文档节选:
* * *

2017/05/14

# hashicorp memberlist

memberlist用来管理分布式集群内节点发现、 节点失效探测、节点列表的软件包。

memberlist采用gossip协议，来传播 消息，该gossip构建在SWIM之上。

memberlist将相关实现都封装在package内部，对外提供变更节点的相关操作。然后将协议相关的 参数都变成配置项Config供用户调优。由于gossip协议的收敛速度跟消耗的带宽成正比。因此 用户可以根据自己的期望来进行调节。

## protocol

• 集群内的广播：集群的内的广播通过udp协议向每个节点发送消息，不确保消息一定能发送到，广播先 进入广播队列，广播队列里的消息可能被其他更优先的消息覆盖掉。广播队列里的消息发送失败超过一定 次数后，就会被抛弃。发送次数参考ConfigRetransmitMult的注释。
• Push/Pull：每隔一个随机浮动的间隔，会随机选取一个节点，跟它建立tcp连接，然后将本地的全部节点 状态、用户数据发送过去，然后对端将其掌握的全部节点状态、用户数据发送回来，然后完成2份数据的合并。 此动作可以加速集群内信息的收敛速度。

## Config

type Config struct {
// 节点名称，应该在集群内是唯一的
Name string

// 通信层面的抽象，下面有介绍，如果用户不配置，使用内部默认的
Transport Transport

// 本地监听的IP和端口，端口同时使用udp和tcp
BindPort int

// cluster members. Used for nat traversal.

// ProtocolVersion is the configured protocol version that we
// will _speak_. This must be between ProtocolVersionMin and
// ProtocolVersionMax.
ProtocolVersion uint8

// TCPTimeout is the timeout for establishing a stream connection with
// a remote node for a full state sync, and for stream read and write
// operations. This is a legacy name for backwards compatibility, but
// should really be called StreamTimeout now that we have generalized
// the transport.
TCPTimeout time.Duration

// IndirectChecks is the number of nodes that will be asked to perform
// an indirect probe of a node in the case a direct probe fails. Memberlist
// waits for an ack from any single indirect node, so increasing this
// number will increase the likelihood that an indirect probe will succeed
// at the expense of bandwidth.
IndirectChecks int

// RetransmitMult is the multiplier for the number of retransmissions
// that are attempted for messages broadcasted over gossip. The actual
// count of retransmissions is calculated using the formula:
//
//   Retransmits = RetransmitMult * log(N+1)
//
// This allows the retransmits to scale properly with cluster size. The
// higher the multiplier, the more likely a failed broadcast is to converge
// at the expense of increased bandwidth.
RetransmitMult int

// SuspicionMult is the multiplier for determining the time an
// inaccessible node is considered suspect before declaring it dead.
// The actual timeout is calculated using the formula:
//
//   SuspicionTimeout = SuspicionMult * log(N+1) * ProbeInterval
//
// This allows the timeout to scale properly with expected propagation
// delay with a larger cluster size. The higher the multiplier, the longer
// an inaccessible node is considered part of the cluster before declaring
// it dead, giving that suspect node more time to refute if it is indeed
// still alive.
SuspicionMult int

// SuspicionMaxTimeoutMult is the multiplier applied to the
// SuspicionTimeout used as an upper bound on detection time. This max
// timeout is calculated using the formula:
//
// SuspicionMaxTimeout = SuspicionMaxTimeoutMult * SuspicionTimeout
//
// If everything is working properly, confirmations from other nodes will
// accelerate suspicion timers in a manner which will cause the timeout
// to reach the base SuspicionTimeout before that elapses, so this value
// will typically only come into play if a node is experiencing issues
// communicating with other nodes. It should be set to a something fairly
// large so that a node having problems will have a lot of chances to
// recover before falsely declaring other nodes as failed, but short
// enough for a legitimately isolated node to still make progress marking
// nodes failed in a reasonable amount of time.

* * *

所给资料:
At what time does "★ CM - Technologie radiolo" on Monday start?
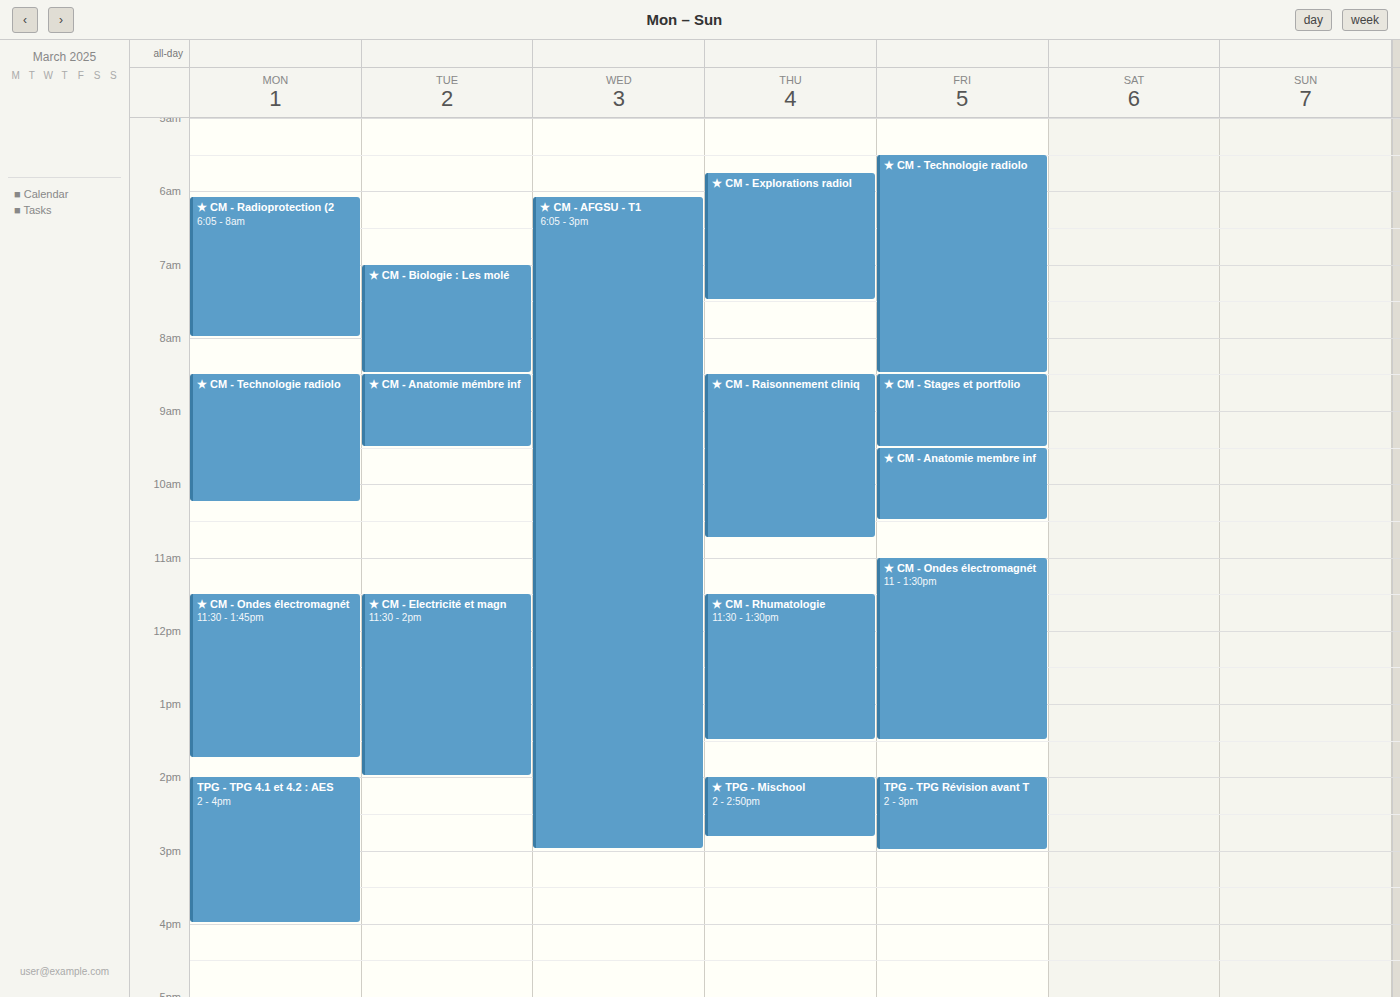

* * *

任务要求:
1) 请照原文抄写文档节选中的一段：从含有“type Config struct”的词句开始，到“for nat traversal.”为止。
2) 把文档节选中的这句话译成中文：“This allows the retransmits to scale properly with cluster size.”
3) 根据文档节选，判断下列说法是否与其相符，每项回答“是”或“否”，并引用原文中起决定作用的词句：(a) Push/Pull 时会与随机选取的一个节点建立 tcp 连接；(b) 集群内的广播能确保消息一定送达；(c) BindPort 配置的端口只用于 tcp。
只根据文档节选作答，不要借助其他来源。

问题解答:
1)
type Config struct {
// 节点名称，应该在集群内是唯一的
Name string

// 通信层面的抽象，下面有介绍，如果用户不配置，使用内部默认的
Transport Transport

// 本地监听的IP和端口，端口同时使用udp和tcp
BindPort int

// cluster members. Used for nat traversal.

2) 这使重传次数能够随集群规模适当扩展。

3)
(a) 是。“会随机选取一个节点，跟它建立tcp连接”
(b) 否。“不确保消息一定能发送到”
(c) 否。“端口同时使用udp和tcp”